Count the lines in the rows below that contain the string "Clique", where uppercase and lowercase letters must match. Reply with only the number.

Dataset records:

§

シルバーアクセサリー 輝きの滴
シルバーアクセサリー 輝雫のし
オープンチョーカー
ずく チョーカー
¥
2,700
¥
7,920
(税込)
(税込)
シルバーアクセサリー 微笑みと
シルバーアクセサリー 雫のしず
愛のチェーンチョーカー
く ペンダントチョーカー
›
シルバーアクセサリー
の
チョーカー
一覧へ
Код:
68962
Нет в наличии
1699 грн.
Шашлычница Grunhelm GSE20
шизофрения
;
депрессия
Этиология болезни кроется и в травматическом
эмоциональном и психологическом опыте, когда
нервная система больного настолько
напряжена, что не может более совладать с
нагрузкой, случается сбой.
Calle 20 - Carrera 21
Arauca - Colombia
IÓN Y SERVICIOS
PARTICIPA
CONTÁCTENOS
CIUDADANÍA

§

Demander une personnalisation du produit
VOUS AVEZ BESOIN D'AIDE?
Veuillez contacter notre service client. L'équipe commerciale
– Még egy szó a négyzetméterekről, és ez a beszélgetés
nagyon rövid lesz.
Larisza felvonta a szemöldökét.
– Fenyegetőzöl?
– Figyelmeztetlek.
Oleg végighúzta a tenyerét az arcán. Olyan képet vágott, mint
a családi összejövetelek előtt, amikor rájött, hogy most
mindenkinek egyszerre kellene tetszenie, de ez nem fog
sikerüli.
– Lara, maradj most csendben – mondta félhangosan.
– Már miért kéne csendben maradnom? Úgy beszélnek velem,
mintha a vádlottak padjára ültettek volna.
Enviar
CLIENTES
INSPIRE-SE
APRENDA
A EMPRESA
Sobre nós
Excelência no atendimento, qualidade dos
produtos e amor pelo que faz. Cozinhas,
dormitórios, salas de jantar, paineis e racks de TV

§

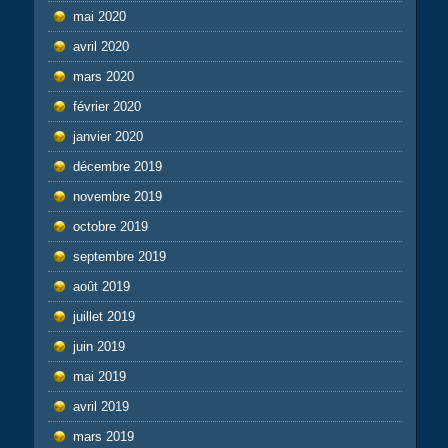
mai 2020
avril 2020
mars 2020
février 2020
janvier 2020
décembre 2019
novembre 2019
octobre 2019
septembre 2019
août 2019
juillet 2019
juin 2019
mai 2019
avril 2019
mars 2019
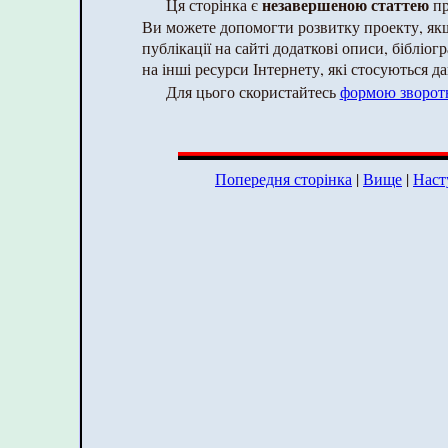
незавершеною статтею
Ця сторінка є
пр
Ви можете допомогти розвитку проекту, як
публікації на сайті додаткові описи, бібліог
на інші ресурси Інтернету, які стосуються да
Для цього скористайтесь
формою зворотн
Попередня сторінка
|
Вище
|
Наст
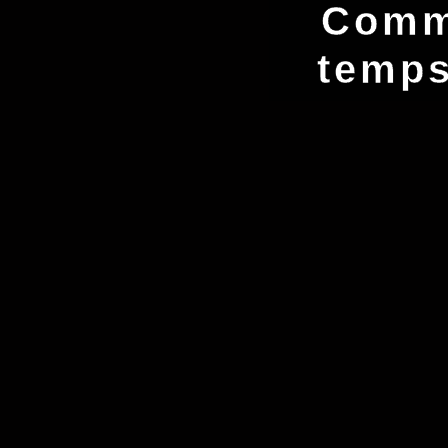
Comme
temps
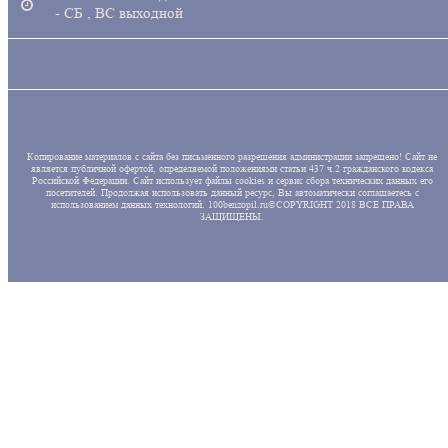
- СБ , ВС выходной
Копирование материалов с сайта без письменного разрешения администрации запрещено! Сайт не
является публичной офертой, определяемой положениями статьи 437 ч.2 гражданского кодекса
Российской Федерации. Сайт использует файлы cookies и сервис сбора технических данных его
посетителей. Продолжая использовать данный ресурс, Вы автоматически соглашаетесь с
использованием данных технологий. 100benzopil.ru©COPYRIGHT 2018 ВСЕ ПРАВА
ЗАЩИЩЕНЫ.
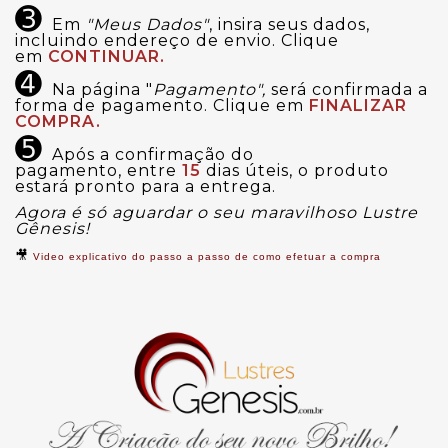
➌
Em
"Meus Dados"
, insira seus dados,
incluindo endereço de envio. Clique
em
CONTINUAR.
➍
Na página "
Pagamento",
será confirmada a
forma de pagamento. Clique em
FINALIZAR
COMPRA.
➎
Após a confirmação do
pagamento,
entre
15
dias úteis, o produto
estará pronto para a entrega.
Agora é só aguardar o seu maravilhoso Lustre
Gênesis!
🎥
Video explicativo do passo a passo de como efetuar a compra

§

Response area: 2